Materials and Methods
This retrospective single-center study included 87 patients (M 67, mean age 65.3 ± 9.1y) with HCC treated with SBRT who underwent gadoxetate MRI both pre- and early post-treatment (around 9.5 weeks). Tumor radiomics features were extracted on pre- and post-SBRT MRIs on pre- and post-contrast T1-weighted imaging (T1WI) [pre-contrast, arterial phase (AP), portal venous phase (PVP), transitional phase and hepatobiliary phase]. Long term response was assessed using modified RECIST criteria. Different ML models were developed based on 1st and 2nd order radiomics features to predict long-term objective response (partial and complete response) versus no response (stable and progressive disease).
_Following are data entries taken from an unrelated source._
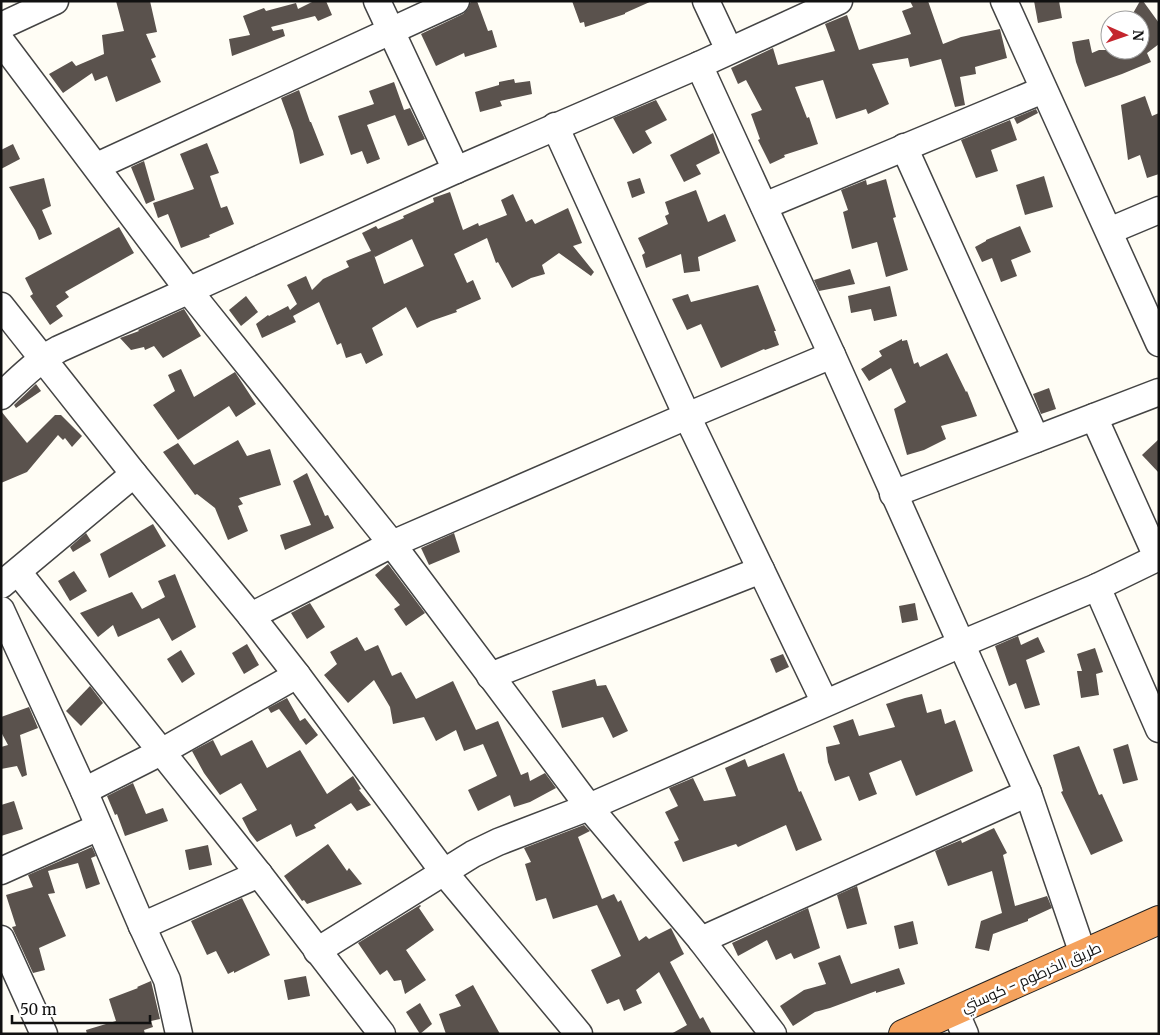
<svg xmlns="http://www.w3.org/2000/svg" width="1160" height="1035" viewBox="0 0 1160 1035" font-family="Merriweather,Cairo,serif">
<style>
.building{fill:#5a524d;fill-rule:evenodd}
.lines{fill:none;stroke-linecap:round;stroke-linejoin:round}
.minor-casing{stroke:#444;stroke-width:29}
.highway-casing{stroke:#222;stroke-width:30}
.minor{stroke:#fff;stroke-width:26}
.highway{stroke:#f5a25d;stroke-width:28}
.labels{text-anchor:middle;dominant-baseline:central;stroke-width:5;stroke-linejoin:round;paint-order:stroke}
.street-label{font-size:15px;fill:#111;stroke:#fff}
</style>
<rect width="100%" height="100%" fill="#fffdf5"/>
<g class="building">
<path d="M116,1h34l7,31 -11,2 10,23 -5,2 10,23 -45,20 -9,-26 -12,5 -3,-8 -29,20 -14,-19 23,-13 4,5 28,-12 -2,-19 22,-4z"/>
<path d="M314,1h12l6,14 -14,6 -3,-5 -44,11 2,4 10,-2 2,7 -53,20 -3,-17 21,-4 -7,-19 21,-8 2,3 30,-8 2,6z"/>
<path d="M471,1h6l11,30 4,-1 5,17 -32,10 -1,-4 -28,13 -15,-32 42,-20 5,-5z"/>
<path d="M572,1h80l-27,12v1l-40,13 -1,-5 -4,1z"/>
<path d="M910,1h18l15,43 18,-7 39,-8 7,29 -32,9 1,7 -16,3 5,28 -10,2 -14,-48 -31,8 -2,-9 -36,6 17,40 -21,10 -2,-5 -30,10 -13,-39 -28,7 12,31 2,-1 9,27 -34,11 1,2 -15,7 -12,-24 2,-1 -9,-25 11,-4 -16,-30 -8,4 -7,-16 42,-20 5,17 57,-14 -10,-27 22,-9 12,35 52,-16 -9,-23 11,-4z"/>
<path d="M1034,1h25l3,17 -24,5z"/>
<path d="M1140,1h3l16,22v21l-12,9 4,9 -29,12 -37,13 -9,-25 -4,-20 17,-3 3,14 7,-3h41v-30h-5l-3,-5z"/>
<path d="M514,79l1,4 15,-2 2,13 -32,7 2,5 -22,6 -5,-20 24,-7v-3z"/>
<path d="M394,82l10,28 6,-2 15,31 -17,7 -13,-31 -28,10 13,34 -13,5 -5,-13 -11,4 -13,-39 36,-12 -5,-13z"/>
<path d="M299,90l11,32h1l13,33 -24,9 -7,-33 -12,-33z"/>
<path d="M1145,96l7,20 7,-3v61l-12,4 -7,-23 -12,5 -7,-55z"/>
<path d="M656,100l11,20 -22,11 7,12 -19,11 -20,-36z"/>
<path d="M1036,109l2,4 -21,11 -3,-6z"/>
<path d="M1010,120l7,20 -26,10 7,21 -22,7 -15,-38z"/>
<path d="M713,133l7,20 -24,12 5,9 -17,8 -14,-27z"/>
<path d="M207,143l12,30 -9,3 11,32 6,-2 7,18 -25,11 1,2 -29,11 -13,-34 -10,4 -5,-15 41,-14 -14,-35z"/>
<path d="M13,144l7,15 -19,10v-19z"/>
<path d="M144,161l11,39 -9,4 -15,-37z"/>
<path d="M1044,176l9,31 -28,8 -9,-30z"/>
<path d="M44,178l7,28 -9,4 10,24 -13,6 -4,-10 -26,-43z"/>
<path d="M640,178l5,15 -13,5 -5,-16z"/>
<path d="M886,179l10,38 -3,1 15,52 -22,7 -9,-35 -25,7 -9,-37 5,-2 -7,-20 25,-10 1,5z"/>
<path d="M696,190l12,32 17,-8 11,27 -38,16 2,14 -16,2 -3,-19 -35,14 -4,-13 3,-2 -7,-15 30,-14 -3,-8 4,-2 -4,-12z"/>
<path d="M450,192l13,38 15,-7 1,3 28,-11 -6,-15 12,-6 13,28 6,-3 3,5 33,-16 14,35 -9,3 21,26 -3,4 -32,-23 -17,12 3,9 -14,4 -19,10 -14,-26 -2,1 -9,-25 -33,16 13,29 6,-3 8,19 -25,11 1,2 -26,9 -14,7 -11,-21 -34,21 11,27 -17,9 -5,-11 -15,5 -5,-15 -4,2 -18,-43 -26,14 3,6 -34,16 -6,-14 12,-9 1,1 19,-10 2,4 7,-6 -10,-19 19,-9 6,14 11,-11 26,-12 -3,-6 25,-10 -9,-18 14,-7 2,3 26,-11 -1,-2 31,-14 -1,-4zM412,239l12,27 -40,18 -10,-29 1,2z"/>
<path d="M1020,226l11,26 -20,8 6,16 -16,6 -9,-24 -10,4 -7,-15 11,-6v-1z"/>
<path d="M119,227l15,26 -69,39 4,5 -13,9 7,10 -13,9 -20,-29 3,-2 -8,-16z"/>
<path d="M850,269l5,15 -36,7 -5,-11z"/>
<path d="M758,285l18,46h-2l5,14 -14,5 -1,-1 -43,19 -20,-44 -14,6 -15,-31 16,-5 3,8z"/>
<path d="M890,286l7,30 -23,5 -3,-12 -20,4 -3,-17z"/>
<path d="M246,296l12,16 -17,14 -12,-16z"/>
<path d="M184,309l17,27 -38,22 -9,-12 -9,4 -1,-3 -13,3 -11,-12 19,-7 -1,-1z"/>
<path d="M902,339v2l5,-1 7,24 4,-2 2,5 27,-14 19,39 1,-1 10,25 -36,10 5,13 -22,11 -17,5 -13,-46 12,-7 -15,-34 -22,13 -8,-12 21,-13 -3,-5z"/>
<path d="M181,369l13,28 41,-25 21,32 -20,13 -7,-11 -51,34 -25,-35 22,-14 -7,-16z"/>
<path d="M36,384l5,7 -25,17 -2,-3z"/>
<path d="M1049,388l7,21 -15,5 -8,-20z"/>
<path d="M1,411l26,32 28,-28h6l21,21 -10,11 -7,-9 -2,2 -5,-5 -31,37 -26,11z"/>
<path d="M1159,439v34l-17,-18z"/>
<path d="M238,440l9,16 23,-7 11,36 -42,13 4,6 -5,2 10,25 -20,9 -13,-32 -18,-14 -2,1 -32,-43 15,-9 16,22z"/>
<path d="M307,473l18,43 3,-1 6,13 -49,22 -5,-15 31,-10 -18,-44z"/>
<path d="M153,524l13,22 -57,32 -9,-24z"/>
<path d="M86,533l5,8 -18,11 -3,-5z"/>
<path d="M454,533l6,19 -31,13 -8,-17z"/>
<path d="M388,564l37,49 -19,13 -12,-17 6,-4 -25,-30z"/>
<path d="M74,571l13,20 -17,10 -12,-20z"/>
<path d="M175,574l21,53 -24,14 -13,-23 -41,19 -5,-12 -15,12 -18,-24 52,-21 10,17 23,-12 -7,-16z"/>
<path d="M310,603l15,24 -18,12 -16,-26z"/>
<path d="M915,603l3,17 -16,3 -3,-17z"/>
<path d="M1018,636l3,9 17,-8 7,15 -19,8 14,45 -15,4 -9,-26 -7,3 -14,-40z"/>
<path d="M357,637l8,14 13,-6 14,31 9,-4 15,27 37,-18 23,49 22,-9 23,54 7,-3 2,9 15,-8 11,15 -26,14 -16,5 -4,-12 -32,16 -10,-21 29,-14 -14,-32 -19,7 -8,-21 -20,11 -12,-24 -31,7 -3,-17 -16,-27 -26,23 -24,-28 13,-11 -7,-12z"/>
<path d="M247,644l12,21 -15,9 -12,-21z"/>
<path d="M1095,648l8,24 -7,2 3,21 -18,3 -4,-27h5l-5,-17z"/>
<path d="M181,650l14,24 -13,9 -15,-24z"/>
<path d="M783,654l6,13 -13,6 -6,-14z"/>
<path d="M595,679l2,7 9,-1 22,46 -15,7 -10,-21 -41,11 -10,-37z"/>
<path d="M90,686l13,17 -22,23 -15,-15z"/>
<path d="M922,694l5,19 14,-4 4,15 10,-4 18,51 -57,25 -15,-36 -32,13 8,21 -18,7 -10,-25 -14,5 -7,-19 -2,-15 14,-3 -7,-18 20,-7 6,17 36,-9 -9,-23 19,-6z"/>
<path d="M287,698l13,23 5,-3 13,17 -12,10 -27,-36 -8,4 -3,-5z"/>
<path d="M29,707l9,21 -18,7 7,40 -5,2 -5,-11 -16,3v-22l7,-2 -7,-13v-15z"/>
<path d="M213,740l8,16 31,-16 15,28 33,-18 27,44 26,-18 8,13 -2,1 12,15 -14,6 -6,-8 -37,22 2,3 -20,9 -5,-13 -34,18 -7,-9 -8,-15 15,-8 -16,-27 -21,12 -16,-22 -12,-22z"/>
<path d="M1128,744l10,36 -15,4 -10,-35z"/>
<path d="M1079,746l20,49 3,-1 21,47 -32,14 -30,-63 2,-1 -10,-36z"/>
<path d="M784,753l15,39 2,-1 21,49 -26,11 -10,-26 -48,22 -2,-3 -53,18 -9,-20 5,-2 -14,-28 13,-6 -9,-18 24,-10 11,23 32,-5 -11,-28 20,-9 3,8z"/>
<path d="M133,783l13,31 17,-6 5,13 -43,15 -8,-22 -2,1 -8,-19z"/>
<path d="M14,801l9,28 -22,7v-31z"/>
<path d="M584,825l6,6 -12,6 24,62 12,-5 4,8 3,-2 18,41 7,-5 3,3 22,-11 13,26 -14,8 30,57 3,-2 9,17h-41l16,-9 -28,-53 -23,18 6,13 -18,8 -5,-12 -12,5 -16,-34 30,-14 -24,-51 -44,14 -7,-21 -10,3 -11,-37 6,-2 -7,-14z"/>
<path d="M994,828l13,25 -4,2 12,51 32,-10 5,12 -24,11v2l-35,13 -4,17 -14,-3 6,-27 21,-8 -10,-42 -44,15 -13,-35 26,-11 1,3z"/>
<path d="M328,844l19,27 2,-3 13,16 -55,20 -3,-4 -2,1 -18,-25z"/>
<path d="M208,845l4,20 -23,5 -4,-20z"/>
<path d="M92,847l4,9 -5,2 9,26 -14,5 -8,-26 -30,8 7,22 -7,1 18,42 -27,12 6,22 -12,3 -21,-46 4,-1 -10,-31 27,-8 -5,-12z"/>
<path d="M857,886l10,38 -20,5 -10,-34z"/>
<path d="M242,898l28,57 -36,18v-2l-6,3 -12,-23 -9,4 -16,-34z"/>
<path d="M420,905l1,1 -2,2 15,22 -28,20 20,30 -21,14 -4,-14 -7,1 -7,-11 -7,5 -22,-32z"/>
<path d="M808,908l12,40 -26,11 -3,-6 -15,7 -9,-20 -29,16 -6,-13z"/>
<path d="M913,921l5,23 -19,5 -5,-23z"/>
<path d="M840,955l11,29 48,-16 6,16 -29,9v-2l-46,17 -15,4 -22,14 -13,-20 24,-16 22,-6 -8,-21z"/>
<path d="M306,976l4,20 -22,4 -4,-20z"/>
<path d="M151,981l9,38 -9,2 2,6 -9,3 1,4h-58l-1,-4 30,-9 -7,-22 29,-11 -1,-1z"/>
<path d="M473,985l27,49h-54l-7,-20 22,-8 -6,-11z"/>
<path d="M420,1003l12,21 -12,10 -14,-22z"/>
</g>
<g class="lines">
<g class="minor-casing">
<g id="minor">
<path d="M377,1l79,169"/>
<path d="M706,1l23,49"/>
<path d="M1004,1l155,342"/>
<path d="M1,26l54,-25"/>
<path d="M1,41l188,250 203,253 197,263 112,133 72,94"/>
<path d="M699,65l133,290 196,438 55,161"/>
<path d="M555,126l132,290 138,287"/>
<path d="M904,147l132,292"/>
<path d="M97,166l359,-165"/>
<path d="M764,206l279,-116"/>
<path d="M1109,231l50,-21"/>
<path d="M1,306l133,168 117,142 46,59 146,196 136,163"/>
<path d="M1,396c19,-18 36,-35 58,-47l397,-179 243,-105 140,-64"/>
<path d="M1094,417l63,140"/>
<path d="M893,494l266,-102"/>
<path d="M18,572l241,302 123,160"/>
<path d="M1,585l133,-111"/>
<path d="M1097,587l62,142"/>
<path d="M1,610l83,181 58,135 25,54 12,54"/>
<path d="M251,616l141,-72 295,-128 145,-61"/>
<path d="M490,676l271,-106"/>
<path d="M84,791l77,-39 136,-77"/>
<path d="M1,871l98,-44"/>
<path d="M142,926l117,-52"/>
<path d="M1,939l43,95"/>
<path d="M701,940l327,-147"/>
<path d="M317,951l156,-97 25,-12 91,-35 372,-163 136,-57 62,-30"/>
<path d="M955,1011l10,23"/>
</g>
</g>
<g class="highway-casing">
<path id="highway" d="M903,1034l256,-114"/>
</g>
<use href="#minor" class="minor"/>
<use href="#highway" class="highway"/>
</g>
<g class="labels">
<g class="street-label">
<text transform="translate(1031 977) rotate(-24)">طريق الخرطوم - كوستي</text>
</g>
</g>
<rect width="1160" height="1035" fill="none" stroke="#111111" stroke-width="5"/>
<g transform="translate(1125 35) rotate(92)"><circle r="24" fill="#ffffff" stroke="#a0a0a0"/>
<path d="M0-4L9 19L0 12L-9 19Z" fill="#c4262e"/>
<text y="-8" font-size="14" font-weight="bold" text-anchor="middle" fill="#111111">N</text>
</g>
<path d="M12 1015v8h138v-8" fill="none" stroke="#111111" stroke-width="2.5"/>
<text x="20" y="1015" font-size="15" fill="#111111" stroke="#ffffff" stroke-width="4" paint-order="stroke">50 m</text>
</svg>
The cohort was randomly divided into training/validation (70 %) and testing 30 %.
Results
A total of 87 tumors were assessed (mean size 2.7 ± 1.6 cm). Objective long-term response was observed in 43 (49.4 %) patients. The best predictive outcomes were achieved using models combining pre- and early post-treatment radiomics, with top performing model combining pre-treatment T1WI-pre-contrast, pre-treatment T1WI-AP and post-treatment T1WI-PVP, achieving an AUC of 0.85 [95 % CI: 0.67–––1], sensitivity of 0.7 and specificity of 1.
Conclusions
Our initial findings show promising results for ML radiomics in predicting long-term response of HCC to SBRT, which may have implications for management decisions.